The impact of the Bush-Cheney policy shift is tangibly documented. From 1998 until the time Ashcroft issued the memo in 2002, 51.3 percent of FOIA requests were granted. From 2003 to 2007, the number dropped to 42.3 percent, and in 2007, only 35.6 percent were granted – the lowest rate since data collection started in 1998. 

Meanwhile, agencies are also taking much longer to respond to FOIA requests. From 1998 to 2002, 14.4 percent of FOIA requests were backlogged. In 2003, that number jumped to 27.1 percent, and in 2007 it was 33 percent.

Of course, simply reversing the policy on FOIA requests will not make government transparent. Government secrecy also comes in subtle and easy-to-overlook forms like innavigable websites or “lost” electronic records. The coalition, led by OMB Watch, divides these problems into three categories:

  1. A cultural problem where secrecy is the preferred option within federal agencies;
  2. A policy problem that encourages withholding information; and
  3. An operational problem with infrastructure that is unfit for the 21st century as well as agency practices that need to be updated.

To combat these issues, the report outlines a strategy for Obama's first 100 days in office that would send a message to Congress, the media, and the public that government will operate in the open. This strategy begins with the new president’s inaugural address, and then advises him to instruct agencies to operate in a more open style on his first day in office.

Technology plays a major role in the report’s recommendations, as it is key to making information easily accessible and useable. After all, information that is available but undecipherable is just as secret as information that is kept under lock and key. 

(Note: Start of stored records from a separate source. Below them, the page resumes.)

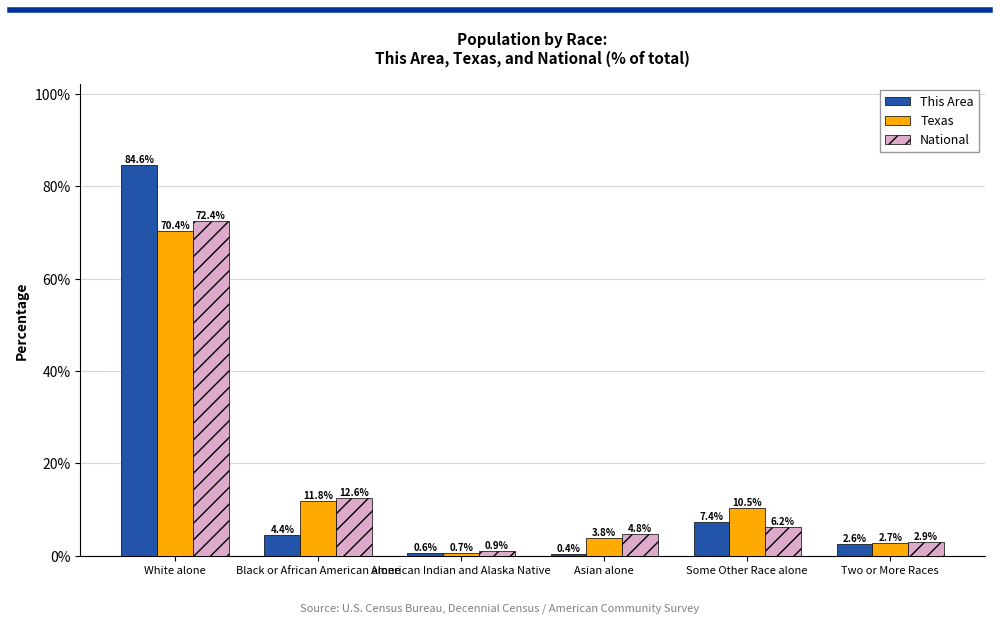

Between Black or African American alone and Some Other Race alone, which series saw the biggest shift?

National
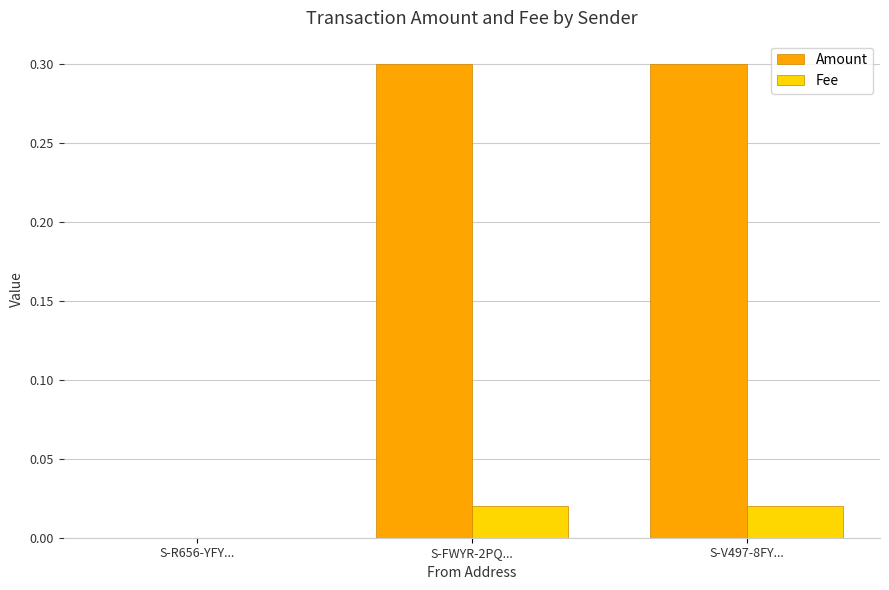

Count the Fee values in the range 0 to 1.

3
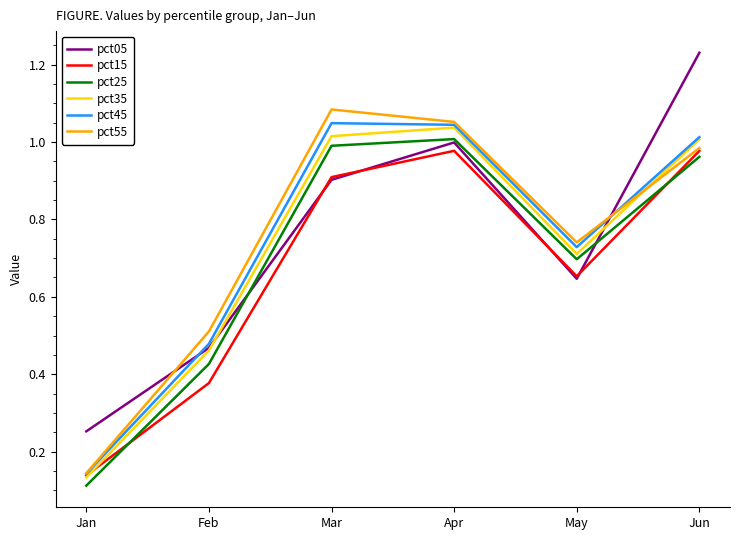

Which category has the lowest value in the pct35 series?

Jan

Specically, the group recommends using the Internet to make more government information available to the public. To oversee that effort, they recommend that the president appoint a Chief Technology Officer (CTO) who would be in charge of the creation of data standards for sharing information as well as the security of the system.  They also recommend that the CTO direct agencies to create websites that use open source software and distribute data in open formats that are accessible to all search engines. If you don't know what this means, in layman terms, it allows anyone to find and use any information collected by government quickly and easily.

"Those who took part in this project envision a government where our primary vehicles for public access, such as the Freedom of Information Act and whistleblower laws, become vehicles of last resort, said Project director Sean Moulton, OMB Watch's Director of Information Policy. Instead, federal agencies should proactively disseminate information to the public in timely, easy-to-find, and searchable formats. President Obama and Congress must act decisively to achieve this vision."